** Raw data follows **

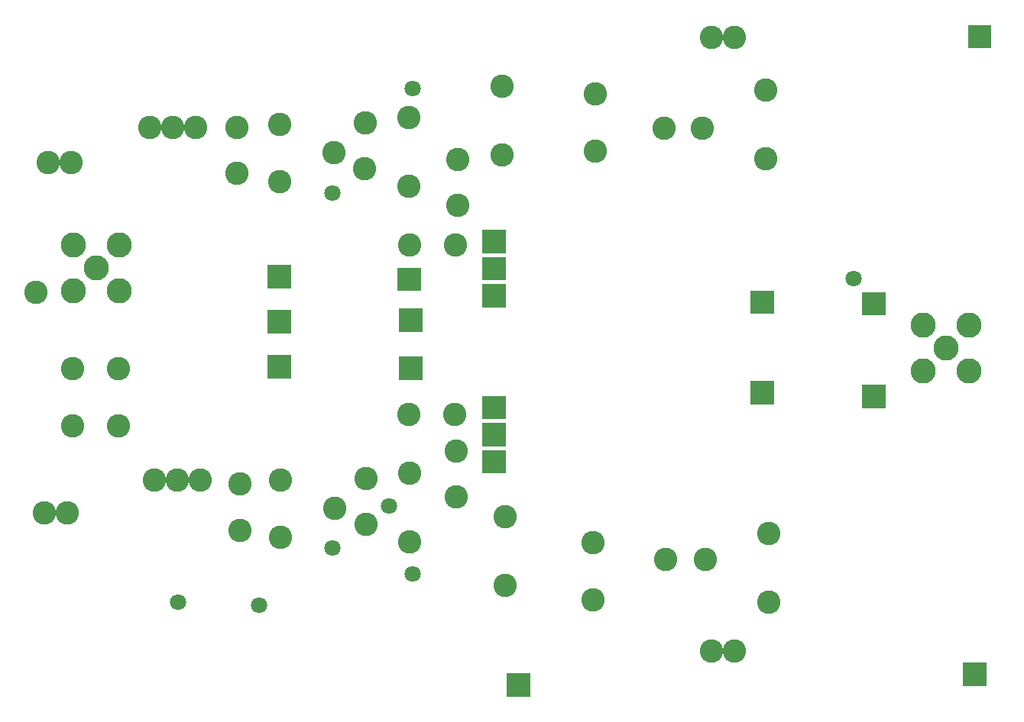
<source format=gbr>
%FSLAX34Y34*%
%MOMM*%
%LNSOLDERMASK_BOTTOM*%
G71*
G01*
%ADD10C,2.800*%
%ADD11C,2.600*%
%ADD12C,2.600*%
%ADD13C,1.800*%
%LPD*%
X-654813Y-129388D02*
G54D10*
D03*
X-604013Y-129388D02*
G54D10*
D03*
X-629413Y-154788D02*
G54D10*
D03*
X-604013Y-180188D02*
G54D10*
D03*
X-654813Y-180188D02*
G54D10*
D03*
X-564715Y-389880D02*
G54D11*
D03*
X-539315Y-389880D02*
G54D11*
D03*
X-513915Y-389880D02*
G54D11*
D03*
X-469966Y-394674D02*
G54D11*
D03*
X-470078Y-445655D02*
G54D11*
D03*
X-281748Y-382183D02*
G54D11*
D03*
X-281698Y-458433D02*
G54D11*
D03*
X-425015Y-389880D02*
G54D11*
D03*
X-425015Y-453380D02*
G54D11*
D03*
X-364690Y-421630D02*
G54D11*
D03*
X-330532Y-439494D02*
G54D11*
D03*
X-330419Y-388514D02*
G54D11*
D03*
X-282983Y12379D02*
G54D11*
D03*
X-282933Y-63871D02*
G54D11*
D03*
X-426250Y4682D02*
G54D11*
D03*
X-426250Y-58818D02*
G54D11*
D03*
X-365925Y-27068D02*
G54D11*
D03*
X-331500Y6238D02*
G54D11*
D03*
X-331613Y-44743D02*
G54D11*
D03*
G36*
X-201650Y-142650D02*
X-175650Y-142650D01*
X-175650Y-168650D01*
X-201650Y-168650D01*
X-201650Y-142650D01*
G37*
G36*
X-201650Y-172813D02*
X-175650Y-172813D01*
X-175650Y-198813D01*
X-201650Y-198813D01*
X-201650Y-172813D01*
G37*
G36*
X-201650Y-112488D02*
X-175650Y-112488D01*
X-175650Y-138488D01*
X-201650Y-138488D01*
X-201650Y-112488D01*
G37*
G36*
X-201650Y-326800D02*
X-175650Y-326800D01*
X-175650Y-352800D01*
X-201650Y-352800D01*
X-201650Y-326800D01*
G37*
G36*
X-201650Y-356963D02*
X-175650Y-356963D01*
X-175650Y-382963D01*
X-201650Y-382963D01*
X-201650Y-356963D01*
G37*
G36*
X-201650Y-296638D02*
X-175650Y-296638D01*
X-175650Y-322638D01*
X-201650Y-322638D01*
X-201650Y-296638D01*
G37*
X-230867Y-129292D02*
G54D11*
D03*
X-281848Y-129405D02*
G54D11*
D03*
X-231867Y-317668D02*
G54D11*
D03*
X-282848Y-317780D02*
G54D11*
D03*
X-228328Y-85560D02*
G54D11*
D03*
X-228441Y-34580D02*
G54D11*
D03*
X-230507Y-409092D02*
G54D11*
D03*
X-230619Y-358112D02*
G54D11*
D03*
X-180007Y-29495D02*
G54D11*
D03*
X-179957Y46755D02*
G54D11*
D03*
X-176307Y-506995D02*
G54D11*
D03*
X-176257Y-430745D02*
G54D11*
D03*
X-76200Y38100D02*
G54D11*
D03*
X-76200Y-25400D02*
G54D11*
D03*
X-79200Y-459450D02*
G54D11*
D03*
X-79200Y-522950D02*
G54D11*
D03*
X42243Y0D02*
G54D11*
D03*
X0Y0D02*
G54D11*
D03*
X45531Y-478500D02*
G54D11*
D03*
X1700Y-478500D02*
G54D11*
D03*
X77644Y101294D02*
G54D11*
D03*
X52144Y101294D02*
G54D11*
D03*
X112193Y-33795D02*
G54D11*
D03*
X112243Y42455D02*
G54D11*
D03*
G36*
X-439506Y-151356D02*
X-413506Y-151356D01*
X-413506Y-177356D01*
X-439506Y-177356D01*
X-439506Y-151356D01*
G37*
G36*
X-295313Y-154432D02*
X-269313Y-154432D01*
X-269313Y-180432D01*
X-295313Y-180432D01*
X-295313Y-154432D01*
G37*
G36*
X-293725Y-252856D02*
X-267725Y-252856D01*
X-267725Y-278856D01*
X-293725Y-278856D01*
X-293725Y-252856D01*
G37*
X-280725Y-212675D02*
G54D11*
D03*
X-539315Y-389880D02*
G54D11*
D03*
X-470078Y-445655D02*
G54D11*
D03*
X-425015Y-453380D02*
G54D11*
D03*
X-426250Y-58818D02*
G54D11*
D03*
X-330419Y-388514D02*
G54D11*
D03*
X-331613Y-44743D02*
G54D11*
D03*
X42243Y0D02*
G54D11*
D03*
X112193Y-33795D02*
G54D11*
D03*
X45531Y-478500D02*
G54D11*
D03*
G36*
X-439506Y-251369D02*
X-413506Y-251369D01*
X-413506Y-277369D01*
X-439506Y-277369D01*
X-439506Y-251369D01*
G37*
G36*
X-439506Y-201363D02*
X-413506Y-201363D01*
X-413506Y-227363D01*
X-439506Y-227363D01*
X-439506Y-201363D01*
G37*
X-470078Y-445655D02*
G54D11*
D03*
X-330419Y-388514D02*
G54D11*
D03*
X-331613Y-44743D02*
G54D11*
D03*
X112193Y-33795D02*
G54D11*
D03*
X115750Y-525750D02*
G54D11*
D03*
X115800Y-449500D02*
G54D11*
D03*
X-655780Y-266383D02*
G54D12*
D03*
X-604980Y-266383D02*
G54D11*
D03*
X-604980Y-329883D02*
G54D11*
D03*
X-655780Y-329883D02*
G54D11*
D03*
X-604980Y-266383D02*
G54D12*
D03*
X-655780Y-329883D02*
G54D12*
D03*
X-604980Y-329883D02*
G54D12*
D03*
X-695838Y-182125D02*
G54D11*
D03*
X-448746Y-529370D02*
G54D13*
D03*
X-538233Y-525470D02*
G54D13*
D03*
X-367804Y-71725D02*
G54D13*
D03*
X-304507Y-419075D02*
G54D13*
D03*
X-570100Y682D02*
G54D11*
D03*
X-544700Y682D02*
G54D11*
D03*
X-519300Y682D02*
G54D11*
D03*
X-473350Y888D02*
G54D11*
D03*
X-473463Y-50093D02*
G54D11*
D03*
X-544700Y682D02*
G54D11*
D03*
X-473463Y-50093D02*
G54D11*
D03*
X-473463Y-50093D02*
G54D11*
D03*
X-661504Y-426666D02*
G54D11*
D03*
X-687004Y-426666D02*
G54D11*
D03*
X77796Y-579826D02*
G54D11*
D03*
X52296Y-579826D02*
G54D11*
D03*
X112243Y42455D02*
G54D11*
D03*
X-656741Y-37728D02*
G54D11*
D03*
X-682241Y-37728D02*
G54D11*
D03*
X115750Y-525750D02*
G54D11*
D03*
G36*
X-293725Y-199675D02*
X-267725Y-199675D01*
X-267725Y-225675D01*
X-293725Y-225675D01*
X-293725Y-199675D01*
G37*
G36*
X95481Y-179932D02*
X121481Y-179932D01*
X121481Y-205932D01*
X95481Y-205932D01*
X95481Y-179932D01*
G37*
G36*
X95481Y-279944D02*
X121481Y-279944D01*
X121481Y-305944D01*
X95481Y-305944D01*
X95481Y-279944D01*
G37*
G36*
X219306Y-181519D02*
X245306Y-181519D01*
X245306Y-207519D01*
X219306Y-207519D01*
X219306Y-181519D01*
G37*
X232306Y-297706D02*
G54D11*
D03*
X-278904Y44162D02*
G54D13*
D03*
X-278904Y-494000D02*
G54D13*
D03*
X-367804Y-465425D02*
G54D13*
D03*
X210046Y-166975D02*
G54D13*
D03*
G36*
X336514Y114649D02*
X362514Y114649D01*
X362514Y88649D01*
X336514Y88649D01*
X336514Y114649D01*
G37*
G36*
X-174661Y-604488D02*
X-148661Y-604488D01*
X-148661Y-630488D01*
X-174661Y-630488D01*
X-174661Y-604488D01*
G37*
G36*
X330958Y-592582D02*
X356958Y-592582D01*
X356958Y-618582D01*
X330958Y-618582D01*
X330958Y-592582D01*
G37*
X286575Y-218288D02*
G54D10*
D03*
X337375Y-218288D02*
G54D10*
D03*
X311975Y-243688D02*
G54D10*
D03*
X337375Y-269088D02*
G54D10*
D03*
X286575Y-269088D02*
G54D10*
D03*
G36*
X219306Y-284706D02*
X245306Y-284706D01*
X245306Y-310706D01*
X219306Y-310706D01*
X219306Y-284706D01*
G37*
M02*

</source>
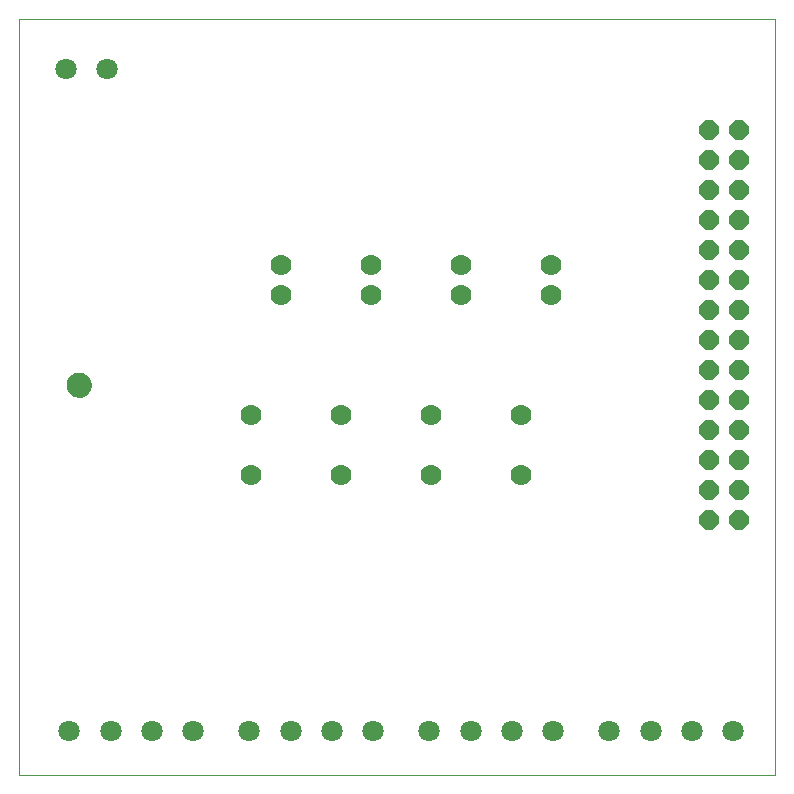
<source format=gbs>
G75*
G70*
%OFA0B0*%
%FSLAX24Y24*%
%IPPOS*%
%LPD*%
%AMOC8*
5,1,8,0,0,1.08239X$1,22.5*
%
%ADD10C,0.0000*%
%ADD11C,0.0827*%
%ADD12OC8,0.0634*%
%ADD13C,0.0709*%
%ADD14C,0.0700*%
D10*
X000101Y000101D02*
X000101Y025298D01*
X025298Y025298D01*
X025298Y000101D01*
X000101Y000101D01*
X001707Y013101D02*
X001709Y013140D01*
X001715Y013179D01*
X001725Y013217D01*
X001738Y013254D01*
X001755Y013289D01*
X001775Y013323D01*
X001799Y013354D01*
X001826Y013383D01*
X001855Y013409D01*
X001887Y013432D01*
X001921Y013452D01*
X001957Y013468D01*
X001994Y013480D01*
X002033Y013489D01*
X002072Y013494D01*
X002111Y013495D01*
X002150Y013492D01*
X002189Y013485D01*
X002226Y013474D01*
X002263Y013460D01*
X002298Y013442D01*
X002331Y013421D01*
X002362Y013396D01*
X002390Y013369D01*
X002415Y013339D01*
X002437Y013306D01*
X002456Y013272D01*
X002471Y013236D01*
X002483Y013198D01*
X002491Y013160D01*
X002495Y013121D01*
X002495Y013081D01*
X002491Y013042D01*
X002483Y013004D01*
X002471Y012966D01*
X002456Y012930D01*
X002437Y012896D01*
X002415Y012863D01*
X002390Y012833D01*
X002362Y012806D01*
X002331Y012781D01*
X002298Y012760D01*
X002263Y012742D01*
X002226Y012728D01*
X002189Y012717D01*
X002150Y012710D01*
X002111Y012707D01*
X002072Y012708D01*
X002033Y012713D01*
X001994Y012722D01*
X001957Y012734D01*
X001921Y012750D01*
X001887Y012770D01*
X001855Y012793D01*
X001826Y012819D01*
X001799Y012848D01*
X001775Y012879D01*
X001755Y012913D01*
X001738Y012948D01*
X001725Y012985D01*
X001715Y013023D01*
X001709Y013062D01*
X001707Y013101D01*
D11*
X002101Y013101D03*
D12*
X023101Y012601D03*
X023101Y013601D03*
X023101Y014601D03*
X023101Y015601D03*
X023101Y016601D03*
X023101Y017601D03*
X023101Y018601D03*
X023101Y019601D03*
X023101Y020601D03*
X023101Y021601D03*
X024101Y021601D03*
X024101Y020601D03*
X024101Y019601D03*
X024101Y018601D03*
X024101Y017601D03*
X024101Y016601D03*
X024101Y015601D03*
X024101Y014601D03*
X024101Y013601D03*
X024101Y012601D03*
X024101Y011601D03*
X024101Y010601D03*
X024101Y009601D03*
X024101Y008601D03*
X023101Y008601D03*
X023101Y009601D03*
X023101Y010601D03*
X023101Y011601D03*
D13*
X022540Y001561D03*
X021162Y001561D03*
X019784Y001561D03*
X017918Y001561D03*
X016540Y001561D03*
X015162Y001561D03*
X013784Y001561D03*
X011918Y001561D03*
X010540Y001561D03*
X009162Y001561D03*
X007784Y001561D03*
X005918Y001561D03*
X004540Y001561D03*
X003162Y001561D03*
X001784Y001561D03*
X001662Y023640D03*
X003040Y023640D03*
X023918Y001561D03*
D14*
X016851Y010101D03*
X016851Y012101D03*
X013851Y012101D03*
X013851Y010101D03*
X010851Y010101D03*
X010851Y012101D03*
X007851Y012101D03*
X007851Y010101D03*
X008851Y016101D03*
X008851Y017101D03*
X011851Y017101D03*
X011851Y016101D03*
X014851Y016101D03*
X014851Y017101D03*
X017851Y017101D03*
X017851Y016101D03*
M02*

</source>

** End of Raw data **

#### Exercise prompt:
From the records above, extract exactly and only the lines that begin at the line with "X025298Y000101D01*" and stop after the line with "X002263Y012742D01*".

#### Output below:
X025298Y000101D01*
X000101Y000101D01*
X001707Y013101D02*
X001709Y013140D01*
X001715Y013179D01*
X001725Y013217D01*
X001738Y013254D01*
X001755Y013289D01*
X001775Y013323D01*
X001799Y013354D01*
X001826Y013383D01*
X001855Y013409D01*
X001887Y013432D01*
X001921Y013452D01*
X001957Y013468D01*
X001994Y013480D01*
X002033Y013489D01*
X002072Y013494D01*
X002111Y013495D01*
X002150Y013492D01*
X002189Y013485D01*
X002226Y013474D01*
X002263Y013460D01*
X002298Y013442D01*
X002331Y013421D01*
X002362Y013396D01*
X002390Y013369D01*
X002415Y013339D01*
X002437Y013306D01*
X002456Y013272D01*
X002471Y013236D01*
X002483Y013198D01*
X002491Y013160D01*
X002495Y013121D01*
X002495Y013081D01*
X002491Y013042D01*
X002483Y013004D01*
X002471Y012966D01*
X002456Y012930D01*
X002437Y012896D01*
X002415Y012863D01*
X002390Y012833D01*
X002362Y012806D01*
X002331Y012781D01*
X002298Y012760D01*
X002263Y012742D01*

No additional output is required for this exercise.